Here is a list of tips to help you get a good grade when you have to take a “timed essay” test:
Plan your time wisely. This first tip may not sound all that useful. But procrastination is probably the biggest reason why bright students sometimes get poor grades. Start early. You can also plan your time during the test itself. Your professor knows which paragraphs are harder to write, and will evaluate them accordingly. Does the question ask you to “evaluate”? If so, don’t fill your page with a summary. Likewise, if the question asks for “evidence,” don’t spend all your time giving your own personal opinions.
- Start with the larger essay questions, so that you answer them before you burn out or run out of time.
- If one essay question is worth 50% of the test score, spend 50% of your time on it.
- If you finish early, you can always go back and add more detail. (As long as your additions and changes are legible, your instructor will probably be happy to see signs of revision.)

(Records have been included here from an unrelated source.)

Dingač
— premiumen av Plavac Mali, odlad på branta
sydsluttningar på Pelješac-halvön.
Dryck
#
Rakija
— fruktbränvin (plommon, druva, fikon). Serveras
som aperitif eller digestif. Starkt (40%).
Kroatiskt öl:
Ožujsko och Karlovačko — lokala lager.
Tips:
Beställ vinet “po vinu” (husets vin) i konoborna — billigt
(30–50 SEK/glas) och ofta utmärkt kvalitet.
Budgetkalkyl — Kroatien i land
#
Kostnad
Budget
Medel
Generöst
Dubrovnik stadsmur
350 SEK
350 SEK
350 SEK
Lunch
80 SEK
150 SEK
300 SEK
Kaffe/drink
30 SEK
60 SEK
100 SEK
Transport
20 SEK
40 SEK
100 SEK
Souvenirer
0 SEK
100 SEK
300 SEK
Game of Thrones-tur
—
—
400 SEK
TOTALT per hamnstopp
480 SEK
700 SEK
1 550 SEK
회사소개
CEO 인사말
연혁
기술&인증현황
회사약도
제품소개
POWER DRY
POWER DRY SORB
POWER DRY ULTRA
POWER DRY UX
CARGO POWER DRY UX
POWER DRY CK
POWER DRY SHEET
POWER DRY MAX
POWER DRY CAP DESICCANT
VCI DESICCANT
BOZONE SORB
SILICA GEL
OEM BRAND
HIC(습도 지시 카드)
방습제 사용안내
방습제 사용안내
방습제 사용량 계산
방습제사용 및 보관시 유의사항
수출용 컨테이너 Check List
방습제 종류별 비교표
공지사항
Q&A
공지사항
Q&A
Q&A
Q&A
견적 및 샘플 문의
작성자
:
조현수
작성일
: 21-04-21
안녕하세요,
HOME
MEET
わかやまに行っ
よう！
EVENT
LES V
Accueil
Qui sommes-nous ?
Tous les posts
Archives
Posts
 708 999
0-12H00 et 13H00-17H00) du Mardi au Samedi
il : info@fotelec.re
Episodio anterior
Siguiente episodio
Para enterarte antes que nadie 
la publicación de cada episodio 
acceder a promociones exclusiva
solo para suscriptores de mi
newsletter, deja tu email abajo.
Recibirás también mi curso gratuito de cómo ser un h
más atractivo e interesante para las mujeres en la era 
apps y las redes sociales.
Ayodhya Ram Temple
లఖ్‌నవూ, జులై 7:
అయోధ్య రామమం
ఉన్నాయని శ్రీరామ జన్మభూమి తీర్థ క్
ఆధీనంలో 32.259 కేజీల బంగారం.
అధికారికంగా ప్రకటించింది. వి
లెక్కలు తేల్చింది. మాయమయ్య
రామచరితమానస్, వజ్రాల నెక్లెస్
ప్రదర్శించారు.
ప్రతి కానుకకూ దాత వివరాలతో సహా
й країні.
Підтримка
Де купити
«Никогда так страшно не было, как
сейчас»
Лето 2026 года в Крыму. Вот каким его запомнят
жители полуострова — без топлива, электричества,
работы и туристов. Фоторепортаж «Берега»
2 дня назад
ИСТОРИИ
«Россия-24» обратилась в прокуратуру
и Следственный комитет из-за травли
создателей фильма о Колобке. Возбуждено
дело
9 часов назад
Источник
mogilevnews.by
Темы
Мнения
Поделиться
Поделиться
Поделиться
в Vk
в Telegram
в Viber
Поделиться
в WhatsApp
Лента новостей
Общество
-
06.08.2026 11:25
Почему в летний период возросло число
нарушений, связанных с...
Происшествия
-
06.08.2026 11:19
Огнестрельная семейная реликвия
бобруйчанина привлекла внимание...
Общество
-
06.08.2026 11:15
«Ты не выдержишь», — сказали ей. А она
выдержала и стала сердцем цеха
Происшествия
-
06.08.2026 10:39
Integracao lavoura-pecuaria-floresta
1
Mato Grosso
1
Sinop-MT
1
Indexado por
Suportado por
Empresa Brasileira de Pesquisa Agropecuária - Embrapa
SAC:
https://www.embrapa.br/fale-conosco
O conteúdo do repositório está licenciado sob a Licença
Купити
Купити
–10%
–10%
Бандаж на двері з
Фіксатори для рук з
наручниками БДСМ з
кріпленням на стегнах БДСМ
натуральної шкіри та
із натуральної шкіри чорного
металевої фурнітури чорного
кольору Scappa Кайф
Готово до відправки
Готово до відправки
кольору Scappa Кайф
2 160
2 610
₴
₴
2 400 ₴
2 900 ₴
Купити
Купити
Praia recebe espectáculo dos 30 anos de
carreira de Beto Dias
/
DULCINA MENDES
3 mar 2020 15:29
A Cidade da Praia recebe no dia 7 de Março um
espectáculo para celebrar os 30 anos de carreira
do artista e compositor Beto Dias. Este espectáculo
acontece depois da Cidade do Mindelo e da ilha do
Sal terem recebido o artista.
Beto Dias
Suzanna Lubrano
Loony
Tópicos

- Answer the right question. Before you begin your answer, you should be sure what the question is asking. I often grade a university composition competency test, and sometimes have to fail well-written papers that fail to address the topic the student has been given.
- Collect your thoughts. Resist the urge to start churning out words immediately. If you are going to get anywhere in an essay, you need to know where you are going.
- Leave time to revise. Too often, the only revision students do is crossing out their false starts, or explaining their way out of a corner by adding to the end of their essay. Sometimes, in the middle of a difficult paragraph, students will glance back at the question, and get a new idea. They will then hastily back out of their current paragraph, and provide a rough transition like: “But an even more important aspect is…”. They continue in this manner, like a builder who keeps breaking down walls to add new wings onto a house.
- To handle this problem when it occurs, don’t automatically add to the end of an essay — write in the margins, or draw a line to indicate where you want to insert a new paragraph.
- Leave space to revise too — write on every other line and leave the backs of pages blank, so you will have room to make legible insertions if you need to.
- Obviously, if you are writing your test on a computer, you should just insert and rearrange text as you would normally.
- Revise your thesis statement If inspiration strikes while you are in the middle of an essay, and your conclusion turns out to be nothing like you thought it would be, change your thesisstatement to match your conclusion. (Assuming, of course, that your unexpected conclusion still addresses the assigned topic.